Paganini, Niccolò

24 Caprices for Solo Violin

Rubrik: CDs
Verlag/Label: hyperion CDA67763
erschienen in: das Orchester 01/2010 , Seite 76

Paganinis 24 Capricci per violino solo op. 1 stellen Geiger vor größte technische Herausforderungen. Höchste Lagen, Flageolett, Oktav- und Doppelgriffe fordern die linke Hand, die Bogenhand muss die ganze Bandbreite vom Legato bis zum Spiccato beherrschen. Paganini galt nicht zuletzt wegen seiner Capricci als Teufelsgeiger.

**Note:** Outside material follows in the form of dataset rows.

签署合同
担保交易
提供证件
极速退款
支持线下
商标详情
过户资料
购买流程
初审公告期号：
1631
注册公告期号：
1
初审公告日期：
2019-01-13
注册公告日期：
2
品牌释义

Technische Virtuosität und extremer musikalischer Ausdruck, ganz im Sinn der beginnenden Romantik, verbanden sich in seinem Spiel zu einer Dämonie, die das Publikum in ihren Bann zog.
Wer heute die Caprices im Konzert oder auf CD spielt, läuft Gefahr, dass ihm das Etikett eines mit allen Wassern des Geigenspiels gewaschenen Technikers und Virtuosen im Gegensatz zum Interpreten, dem es um das Eindringen in den Geist der Musik geht, angehängt wird. Doch dieses Vorurteil führt die erst 31-jährige Geigerin Tanja Becker-Bender in ihrer Einspielung der 24 Caprices mit Bravour ad absurdum. Sie spielt die Caprices nicht so, wie es dem Klischee des Teufelgeigers entspricht, vermeidet alles Dämonisierende und Rattenfängerische. Vielmehr geht sie an diese Werke mit derselben Haltung heran, mit der man auch Bachs Solosonaten spielen könnte. Sie nimmt die Noten ernst, wägt ihre Bedeutung und ihre Stellung im Zusammenhang ab und gestaltet daraus musikalische Strukturen von erstaunlicher Sinnhaftigkeit, die dann auch zu ausdrucksvollen musikalischen Bildern werden. Dabei gelingt es ihr, den Charakter der Stücke, etwa das Maestoso der 4. Caprice oder das gesangliche Amoroso der 21. Caprice überzeugend darzustellen. Allerdings vermeidet sie es, romantische Klischees wie etwa das „Teufelsgelächter“ der 13. Caprice zu betonen.
Im Beiheft der CD steht, dass die Künstlerin „es sich zur Aufgabe gemacht hat, den so subtil kommunikativen wie dramaturgisch gestaltenden Geist der Kammermusik auf alle Genres der Musik zu übertragen“. Sie spielt auch Paganinis Caprices kammermusikalisch, jede Note anders artikuliert, nie mit auftrumpfender Virtuosengeste, sondern stets auf Zusammenhänge, Klangnuancen und eine sprechende Gestaltung bedacht. Sie hält streng die Tempi ein und zeigt so, dass diese Stücke, so romantisch bizarr sie auch erscheinen mögen, einer musikalischen Logik folgen, die sie zu weit mehr als Virtuosenstücken macht: zu Kompositionen, die auch heute noch Bestand haben und die aus der Solo-Violine erstaunliche und unübertrefflich viele Klangmöglichkeiten entwickeln.
Paganini wird hier nicht nur als Violinvirtuose, sondern auch als Komponist ernst genommen. Zu Recht wurde Tanja Becker-Benders Einspielung von dem englischen Klassik-Magazin Gramophone mit dem „Editor’s Choice“ ausgezeichnet!